### EXCERPT PROVIDED
Meanwhile, in the control of reproduction density by the conventional adjustment of the amount of exposure, one could not help but note the fogging formed at the non-image portions for reproducing an image of low reflection density on paper having comparatively high reflection density, but according to the method of the present invention, it has been possible to satisfactorily reproduce the original having small difference in reflection densities between the non-image portions and image portions, because the reproducing density can be adjusted, with the contrast between the image portions and non-image portions maintained at a high state.

(II)

Photosensitivity adjustment for supplementing brightness at edge portions of an image field

In a copying apparatus, when a lens assembly is employed for an optical system, it is impossible to avoid the influence by the known Cos.sup.4 law or Cosine law. Since the brightness at peripheral or edge portions becomes insufficient according to the Cos.sup.4 law, it has been a general practice to supplement the the amount of light at the edge portions by providing between the optical system and the photosensitive member a slit whose width is gradually increased toward the edge portions in an axial direction of the photosensitive member to increase the amount of light reaching such edge portions. Following the recent improvement in copying apparatuses of compact size, however, photosensitive drums of small diameter and short focal length lenses are extensively employed for the copying apparatuses. The short focal length lens, having a shallow depth of focus has a disadvantage that when it is combined with a photosensitive drum of small diameter, the photosensitive member tends to be exposed to the imagewise light beyond the depth of focus at the edge portions having large slit width, thus giving rise to indefiniteness of the image at such edge portions.

According to the present invention, the disadvantages due to insufficient brightness or light amount of the edge portions inherent in the conventional arrangements have advantageously been eliminated by increasing the photosensitivity at such edge portions of the photosensitive member through alteration of the amount of exposure in the axial direction of the photosensitive member during the hysteresis exposure, so that the insufficiency in brightness at the edge portions is supplemented by high photosensitivity, even when the exposure to image-wise light is effected through a slit of a predetermined constant width.

Referring particularly to FIG. 5, showing one preferred embodiment of the present invention, between the hysteresis exposure lamp 4 and the photosensitive surface 1a of the photosensitive drum 1 in the arrangement described with reference to FIG. 3, there is further disposed a slit member 10 having a slit 10a formed therein, with the width of the slit 10a being altered at the edge or peripheral portions in the axial direction of the photosensitive drum 1. When the amount of exposure of the hysteresis exposure lamp 4 is above the amount of exposure P of FIG. 2, the slit member 10 having the slit 10a whose width is gradually narrowed toward its opposite edge portions as shown in FIG. 6(A) is employed, while on the other hand, if the amount of exposure of the hysteresis exposure lamp 4 is below the amount of exposure P of FIG. 2, a slit member 10' having a slit 10a' whose width is gradually broadened toward its opposite edge portions as shown in FIG. 6(B) can be employed.

### DATA TO EXAMINE
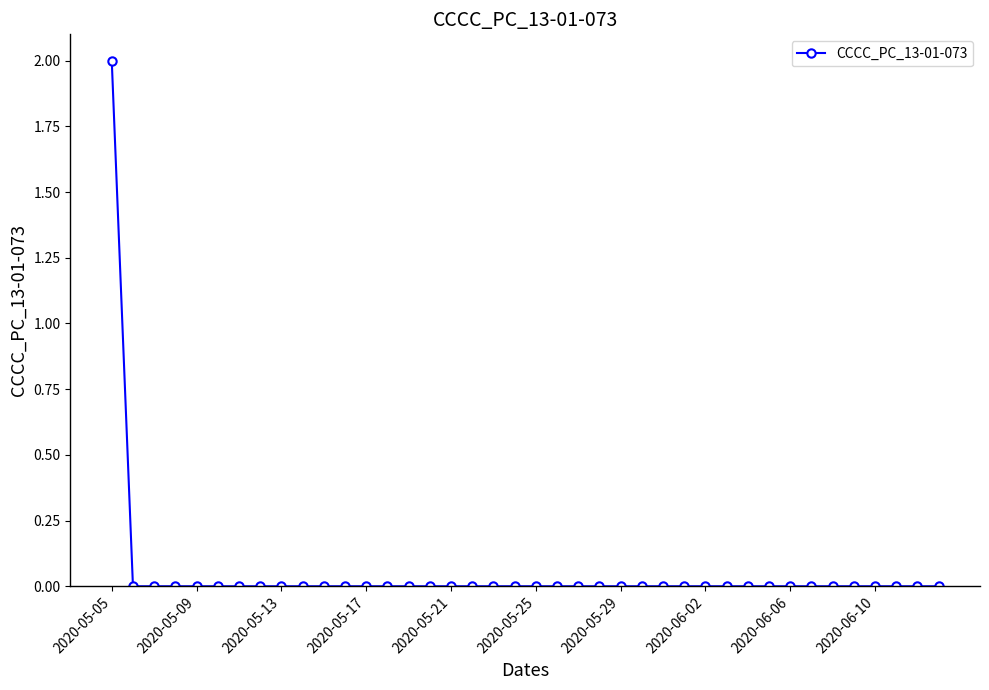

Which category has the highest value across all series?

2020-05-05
* * *
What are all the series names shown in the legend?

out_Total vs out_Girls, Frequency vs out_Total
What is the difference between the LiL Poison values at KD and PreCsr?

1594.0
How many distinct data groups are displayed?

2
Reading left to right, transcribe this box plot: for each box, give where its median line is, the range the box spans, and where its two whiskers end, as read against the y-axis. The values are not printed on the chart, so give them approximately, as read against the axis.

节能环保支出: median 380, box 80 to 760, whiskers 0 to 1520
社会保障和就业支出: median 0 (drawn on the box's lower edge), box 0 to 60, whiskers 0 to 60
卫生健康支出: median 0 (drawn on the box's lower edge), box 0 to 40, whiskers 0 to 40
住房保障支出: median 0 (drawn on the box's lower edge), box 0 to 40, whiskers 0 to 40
...
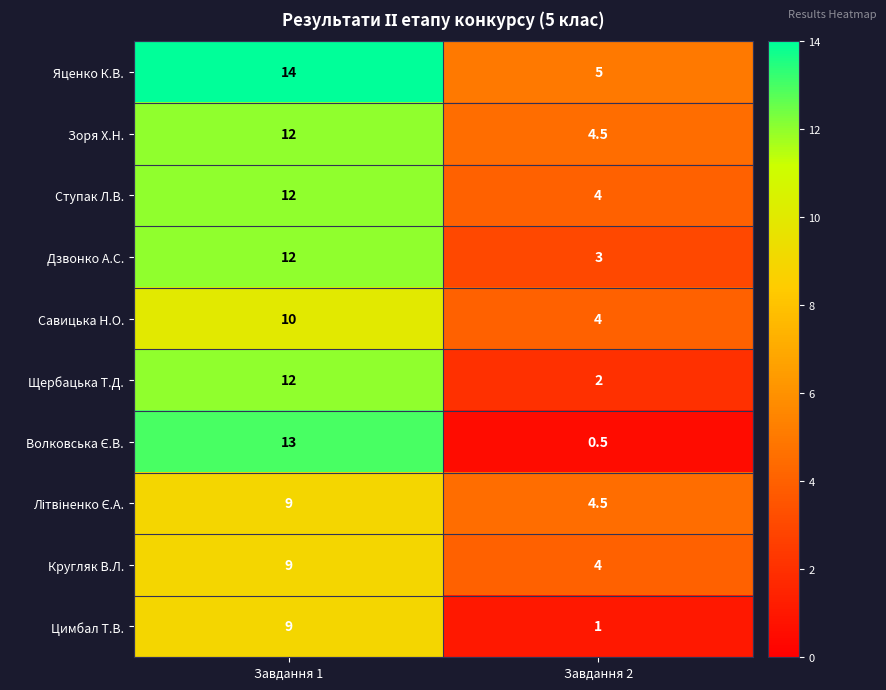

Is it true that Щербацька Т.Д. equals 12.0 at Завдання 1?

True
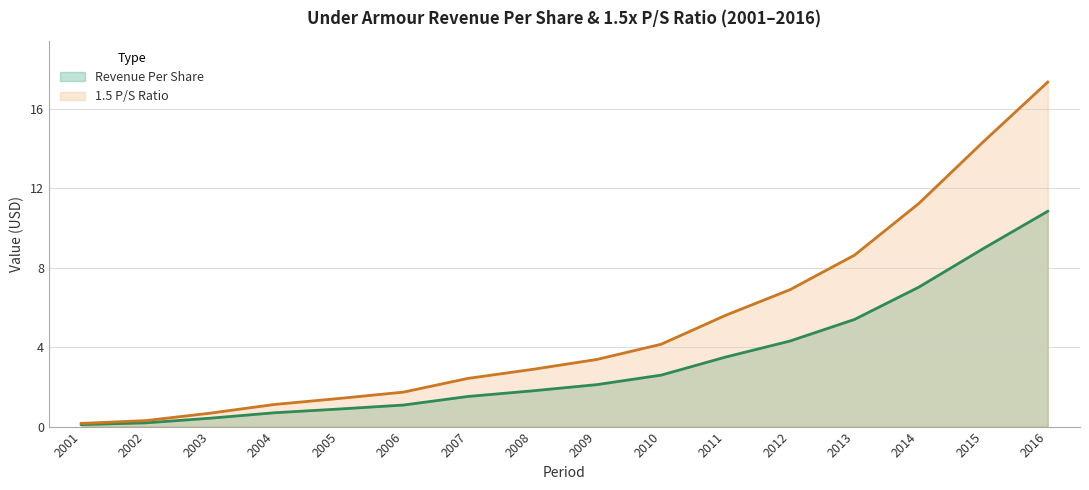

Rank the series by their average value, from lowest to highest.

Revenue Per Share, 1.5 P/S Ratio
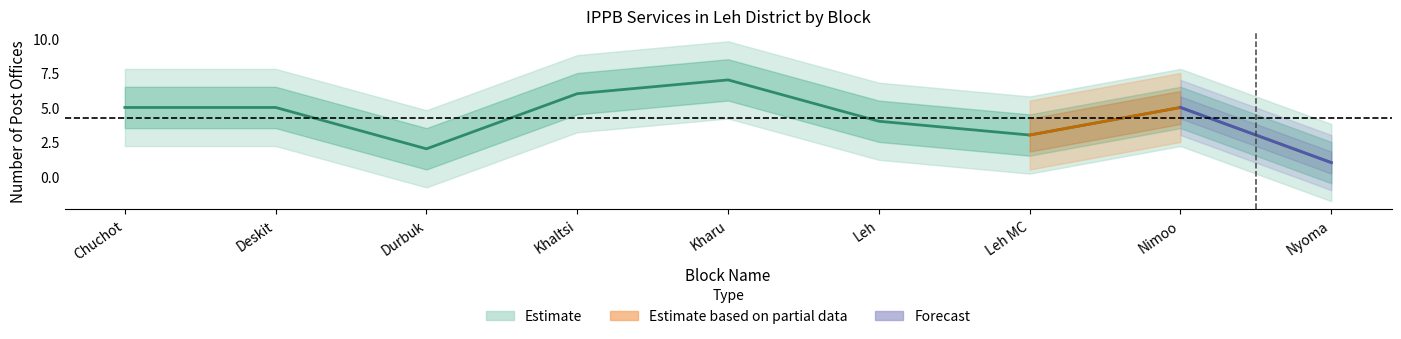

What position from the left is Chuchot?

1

### TASKS TO COMPLETE
a) In the excerpt on copier photosensitivity, what kind of slit is used when the hysteresis exposure lamp's amount of exposure is above amount P?
b) Print the part of the excerpt on copier photosensitivity that begins at the words "Meanwhile, in the" and stops after "a high state.".

### TASK-BY-TASK ANSWERS
a) A slit whose width gradually narrows toward its opposite edge portions.

b)
Meanwhile, in the control of reproduction density by the conventional adjustment of the amount of exposure, one could not help but note the fogging formed at the non-image portions for reproducing an image of low reflection density on paper having comparatively high reflection density, but according to the method of the present invention, it has been possible to satisfactorily reproduce the original having small difference in reflection densities between the non-image portions and image portions, because the reproducing density can be adjusted, with the contrast between the image portions and non-image portions maintained at a high state.